[Extracted page text data]
──────
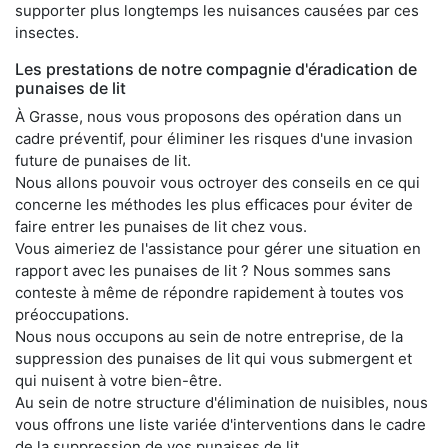
supporter plus longtemps les nuisances causées par ces
insectes.
Les prestations de notre compagnie d'éradication de
punaises de lit
À Grasse, nous vous proposons des opération dans un
cadre préventif, pour éliminer les risques d'une invasion
future de punaises de lit.
Nous allons pouvoir vous octroyer des conseils en ce qui
concerne les méthodes les plus efficaces pour éviter de
faire entrer les punaises de lit chez vous.
Vous aimeriez de l'assistance pour gérer une situation en
rapport avec les punaises de lit ? Nous sommes sans
conteste à même de répondre rapidement à toutes vos
préoccupations.
Nous nous occupons au sein de notre entreprise, de la
suppression des punaises de lit qui vous submergent et
qui nuisent à votre bien-être.
Au sein de notre structure d'élimination de nuisibles, nous
vous offrons une liste variée d'interventions dans le cadre
de la suppression de vos punaises de lit.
──────
▶ WHAT IS EXPECTED:
Each line of the entries where the string "pour" occurs should be shown.

▶ ANSWER BELOW:
cadre préventif, pour éliminer les risques d'une invasion
concerne les méthodes les plus efficaces pour éviter de
Vous aimeriez de l'assistance pour gérer une situation en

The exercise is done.